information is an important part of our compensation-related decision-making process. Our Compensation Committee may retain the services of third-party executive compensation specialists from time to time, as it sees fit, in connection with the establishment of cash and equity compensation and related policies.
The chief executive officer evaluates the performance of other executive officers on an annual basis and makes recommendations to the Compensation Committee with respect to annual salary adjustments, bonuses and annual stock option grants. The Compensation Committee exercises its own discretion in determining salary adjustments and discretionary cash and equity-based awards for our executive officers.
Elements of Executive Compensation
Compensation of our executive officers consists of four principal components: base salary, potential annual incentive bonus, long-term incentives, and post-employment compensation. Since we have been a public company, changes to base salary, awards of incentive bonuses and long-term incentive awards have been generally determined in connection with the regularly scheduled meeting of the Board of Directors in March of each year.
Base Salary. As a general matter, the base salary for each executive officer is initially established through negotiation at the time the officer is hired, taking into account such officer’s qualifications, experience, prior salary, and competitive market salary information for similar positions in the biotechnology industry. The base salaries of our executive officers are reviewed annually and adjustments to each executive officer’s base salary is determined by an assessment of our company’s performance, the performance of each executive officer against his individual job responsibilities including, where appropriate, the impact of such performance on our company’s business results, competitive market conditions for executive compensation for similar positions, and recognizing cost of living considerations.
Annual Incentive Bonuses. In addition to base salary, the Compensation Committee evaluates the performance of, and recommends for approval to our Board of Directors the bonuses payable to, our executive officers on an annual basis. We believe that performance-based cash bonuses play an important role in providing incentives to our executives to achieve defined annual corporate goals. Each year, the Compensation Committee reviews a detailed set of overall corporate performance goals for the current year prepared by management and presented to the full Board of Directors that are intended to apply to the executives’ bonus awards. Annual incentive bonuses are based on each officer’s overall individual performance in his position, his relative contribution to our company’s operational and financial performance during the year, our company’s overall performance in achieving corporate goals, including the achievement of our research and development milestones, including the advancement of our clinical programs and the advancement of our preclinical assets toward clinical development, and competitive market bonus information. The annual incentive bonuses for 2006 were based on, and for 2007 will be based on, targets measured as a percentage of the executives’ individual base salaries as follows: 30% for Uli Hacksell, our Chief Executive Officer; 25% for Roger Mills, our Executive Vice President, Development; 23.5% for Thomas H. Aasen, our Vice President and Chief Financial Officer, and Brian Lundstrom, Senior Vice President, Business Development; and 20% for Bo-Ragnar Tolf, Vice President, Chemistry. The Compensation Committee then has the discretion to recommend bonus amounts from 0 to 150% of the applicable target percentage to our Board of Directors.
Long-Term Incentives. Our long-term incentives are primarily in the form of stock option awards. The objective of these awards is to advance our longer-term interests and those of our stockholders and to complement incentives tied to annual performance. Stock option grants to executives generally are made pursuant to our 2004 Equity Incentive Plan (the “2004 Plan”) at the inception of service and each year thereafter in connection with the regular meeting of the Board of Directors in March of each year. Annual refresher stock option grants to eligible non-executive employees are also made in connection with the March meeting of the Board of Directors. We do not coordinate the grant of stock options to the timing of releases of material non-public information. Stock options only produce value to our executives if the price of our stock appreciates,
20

......

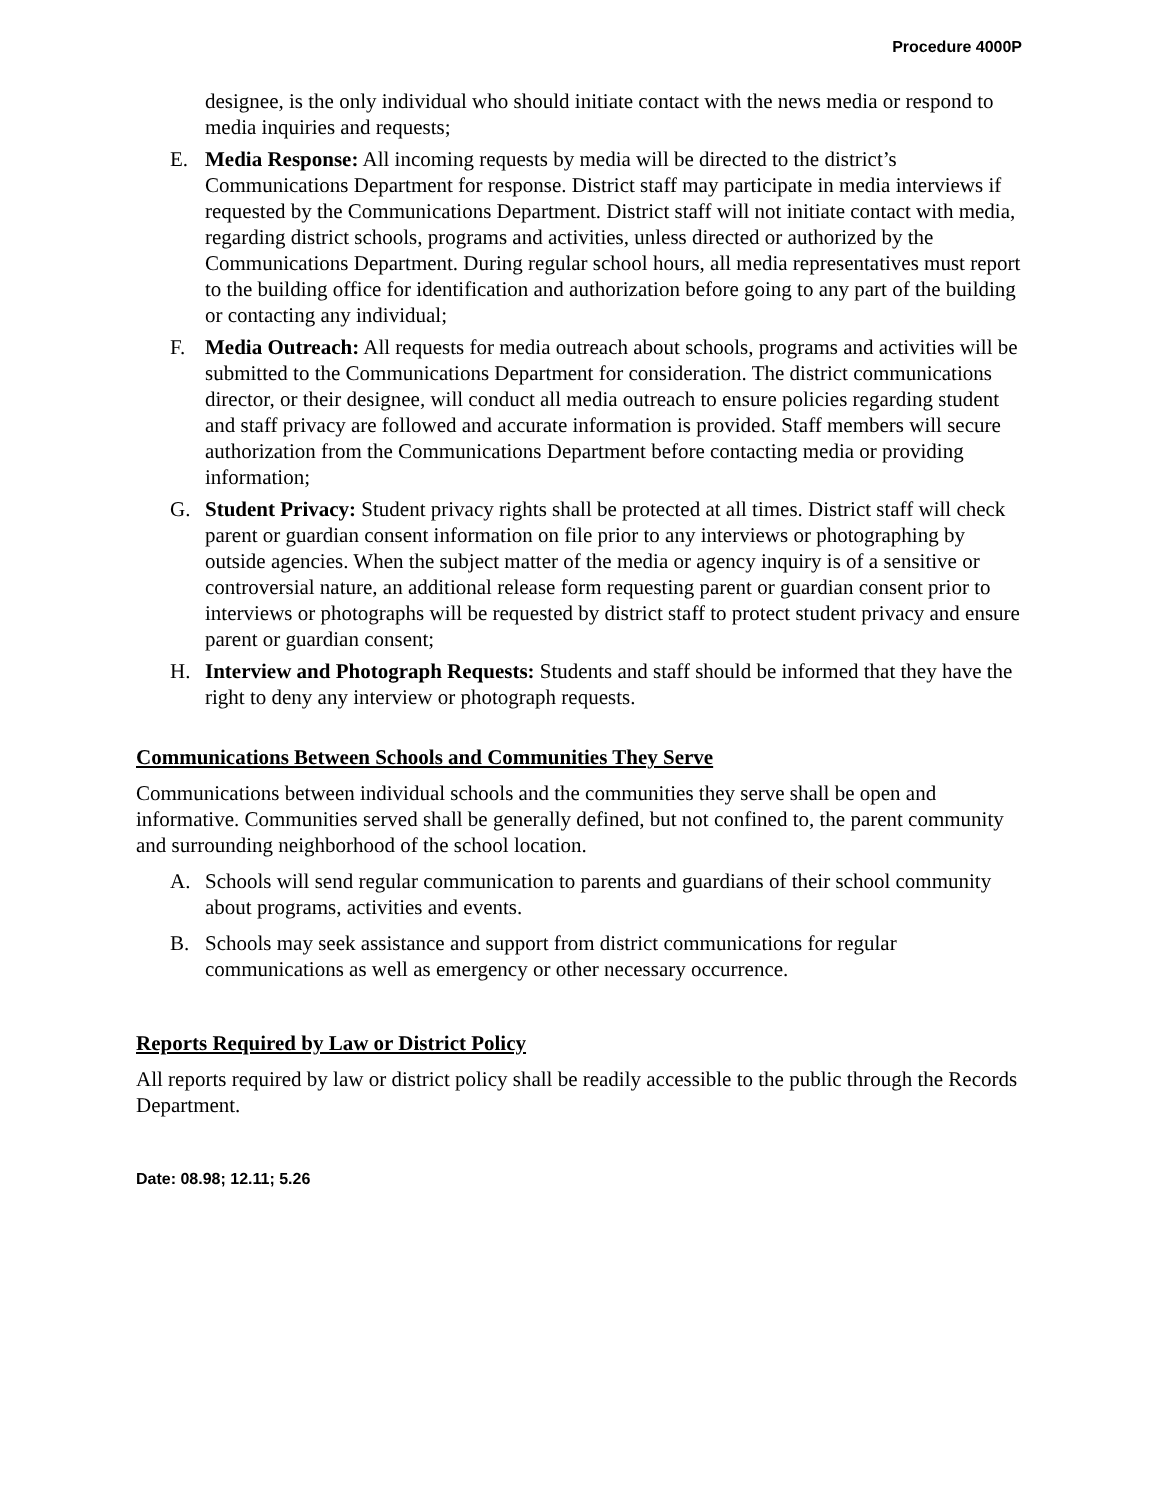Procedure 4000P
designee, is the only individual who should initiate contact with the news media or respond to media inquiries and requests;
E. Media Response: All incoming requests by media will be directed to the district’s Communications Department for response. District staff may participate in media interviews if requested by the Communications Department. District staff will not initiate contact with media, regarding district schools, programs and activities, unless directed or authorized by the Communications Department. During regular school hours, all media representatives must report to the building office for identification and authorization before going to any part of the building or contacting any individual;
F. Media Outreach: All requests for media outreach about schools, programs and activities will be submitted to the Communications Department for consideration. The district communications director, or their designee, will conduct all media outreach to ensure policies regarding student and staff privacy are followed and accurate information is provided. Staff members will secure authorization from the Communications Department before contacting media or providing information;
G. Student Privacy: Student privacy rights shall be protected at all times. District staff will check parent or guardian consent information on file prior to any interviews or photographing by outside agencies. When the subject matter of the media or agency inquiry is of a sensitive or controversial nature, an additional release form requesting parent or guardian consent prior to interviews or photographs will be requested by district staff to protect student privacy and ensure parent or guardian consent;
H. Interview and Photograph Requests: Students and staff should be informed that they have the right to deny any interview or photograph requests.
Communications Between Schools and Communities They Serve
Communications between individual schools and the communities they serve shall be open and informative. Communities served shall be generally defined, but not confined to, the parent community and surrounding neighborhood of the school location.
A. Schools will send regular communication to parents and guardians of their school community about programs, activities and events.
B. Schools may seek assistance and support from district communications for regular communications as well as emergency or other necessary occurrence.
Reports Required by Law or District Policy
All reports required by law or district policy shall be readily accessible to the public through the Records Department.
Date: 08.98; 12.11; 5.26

......

• [ACTIVITY]:
Where a line of the data holds "generally", show that line.

• [EXPECTED OUTPUT]:
Compensation of our executive officers consists of four principal components: base salary, potential annual incentive bonus, long-term incentives, and post-employment compensation. Since we have been a public company, changes to base salary, awards of incentive bonuses and long-term incentive awards have been generally determined in connection with the regularly scheduled meeting of the Board of Directors in March of each year.
Long-Term Incentives. Our long-term incentives are primarily in the form of stock option awards. The objective of these awards is to advance our longer-term interests and those of our stockholders and to complement incentives tied to annual performance. Stock option grants to executives generally are made pursuant to our 2004 Equity Incentive Plan (the “2004 Plan”) at the inception of service and each year thereafter in connection with the regular meeting of the Board of Directors in March of each year. Annual refresher stock option grants to eligible non-executive employees are also made in connection with the March meeting of the Board of Directors. We do not coordinate the grant of stock options to the timing of releases of material non-public information. Stock options only produce value to our executives if the price of our stock appreciates,
Communications between individual schools and the communities they serve shall be open and informative. Communities served shall be generally defined, but not confined to, the parent community and surrounding neighborhood of the school location.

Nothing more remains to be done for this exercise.